In this sense, the lack of a permanent pavilion of one of the richest and most ambitious countries in Central Asia is not surprising; it seems like a continuation of preceding trends. For this reason, Kazakhstani organizations and people continue to integrate their culture through private initiatives, which, in this case, takes the form of a house exhibition. It is an inversion of the institutionalized and academic Biennale, where every presented artist unwittingly or knowingly becomes the herald of the state. There is no state flag hanging above the door; Limited Liability Pavilion 1.0’s attempt to embed itself into the Biennale’s cultural environment is of a more personal than a systemic nature. However, the dialogue exists even in the absence of a platform for it, which underlines the urgency to create the necessary conditions for maintenance and continuation of this dialogue.
Nikita Kadan, curator:
How did this exhibition start? It was initiated by a set of circumstances (the simultaneous presence of initiators in Venice during the opening of the Biennale), improvisation, and some ideas that emerged in an idle conversation. Hence, the root of such themes as private matter, limited liability, irresponsibility or, more precisely, out-of-responsibility. Expectations, projected by the local artistic environment, on artists and curators to serve as country representatives at the Biennale shaped the form of Limited Liability Pavilion 1.0. In post-Soviet countries, such expectations are particularly strong and often mixed with frustration, anxiety, and demands. At the same time, the cultural bureaucracy of post-Soviet countries often lacks opportunity and desire to provide power for machines of artistic production and display of neoliberal era. Unsurprisingly then, the "facelift" type of work, over-exploitation, transformation of representation in an empty bureaucratic ritual, and frustration stemmed from high expectations are the subsequent by-products.
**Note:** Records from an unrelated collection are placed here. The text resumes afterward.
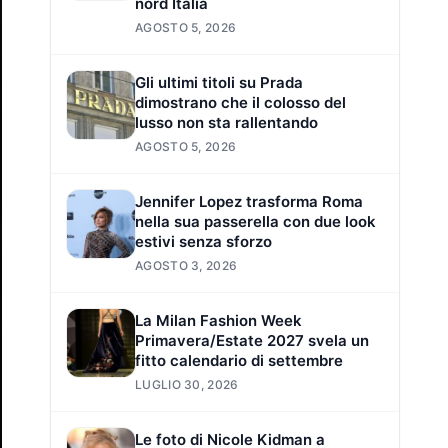
nord Italia
AGOSTO 5, 2026
Gli ultimi titoli su Prada
dimostrano che il colosso del
lusso non sta rallentando
AGOSTO 5, 2026
Jennifer Lopez trasforma Roma
nella sua passerella con due look
estivi senza sforzo
AGOSTO 3, 2026
La Milan Fashion Week
Primavera/Estate 2027 svela un
fitto calendario di settembre
LUGLIO 30, 2026
Le foto di Nicole Kidman a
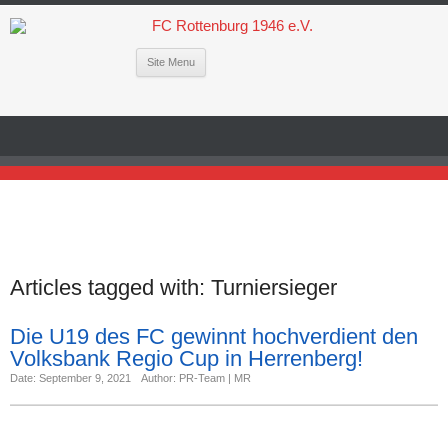
Site Menu
Articles tagged with:
Turniersieger
Die U19 des FC gewinnt hochverdient den
Volksbank Regio Cup in Herrenberg!
Date: September 9, 2021
Author: PR-Team | MR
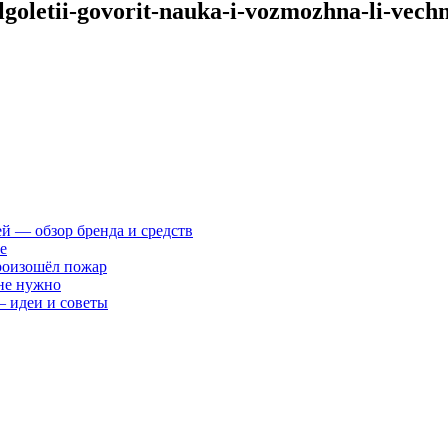
lgoletii-govorit-nauka-i-vozmozhna-li-vec
ей — обзор бренда и средств
е
произошёл пожар
 не нужно
— идеи и советы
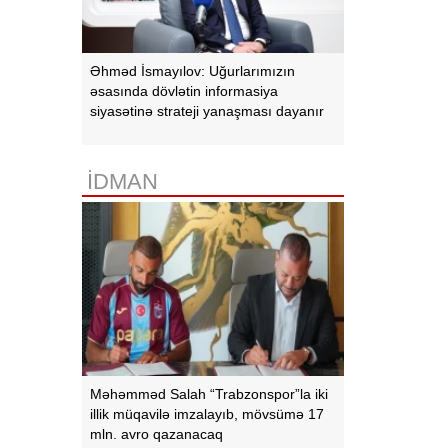
Əhməd İsmayılov: Uğurlarımızın
əsasında dövlətin informasiya
siyasətinə strateji yanaşması dayanır
İDMAN
Məhəmməd Salah “Trabzonspor”la iki
illik müqavilə imzalayıb, mövsümə 17
mln. avro qazanacaq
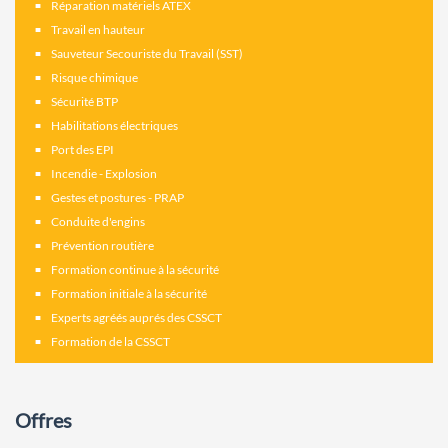
Réparation matériels ATEX
Travail en hauteur
Sauveteur Secouriste du Travail (SST)
Risque chimique
Sécurité BTP
Habilitations électriques
Port des EPI
Incendie - Explosion
Gestes et postures - PRAP
Conduite d'engins
Prévention routière
Formation continue à la sécurité
Formation initiale à la sécurité
Experts agréés auprés des CSSCT
Formation de la CSSCT
Offres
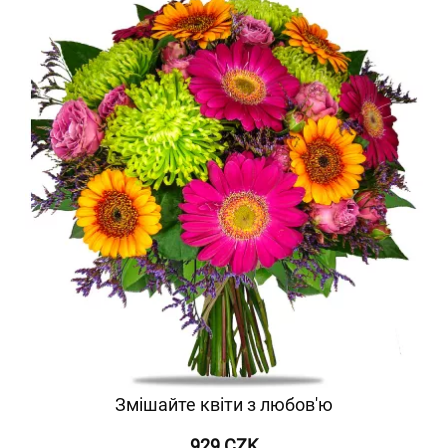
Змішайте квіти з любов'ю
929 CZK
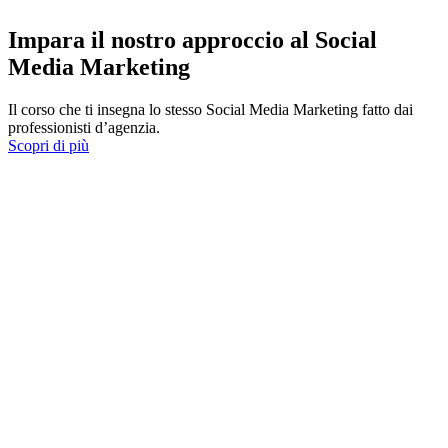
Impara il nostro approccio al Social
Media Marketing
Il corso che ti insegna lo stesso Social Media Marketing fatto dai
professionisti d’agenzia.
Scopri di più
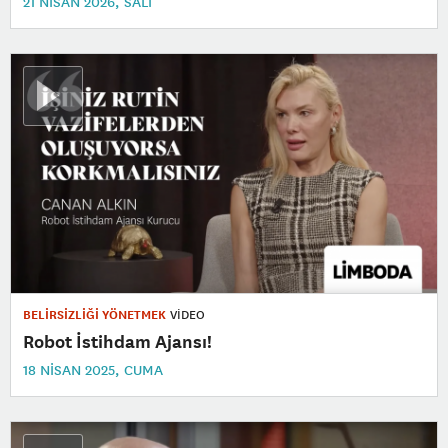
21 NISAN 2026, SALI
BELİRSİZLİĞİ YÖNETMEK
VİDEO
Robot İstihdam Ajansı!
18 NISAN 2025, CUMA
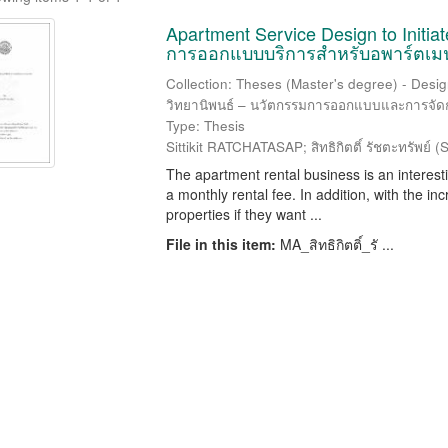
Apartment Service Design to Initia
การออกแบบบริการสำหรับอพาร์ตเมนต
Collection: Theses (Master's degree) - Desi
วิทยานิพนธ์ – นวัตกรรมการออกแบบและการจัดก
Type: Thesis
Sittikit RATCHATASAP; สิทธิกิตติ์ รัชตะทรัพย์
(
S
The apartment rental business is an interest
a monthly rental fee. In addition, with the in
properties if they want ...
File in this item:
MA_สิทธิกิตติ์_รั ...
In the end, the exhibition became a commentary on recent and specific institutional subjects, i.e. the closure of the Central Asian Pavilion, which united artists of the whole region, and a lack of national pavilions of Kazakhstan and other Central Asian countries at the current Biennale.
Circling around the edge of an empty space of national representation can outline it and make it visible. It becomes an independent event that does not seek external purposes.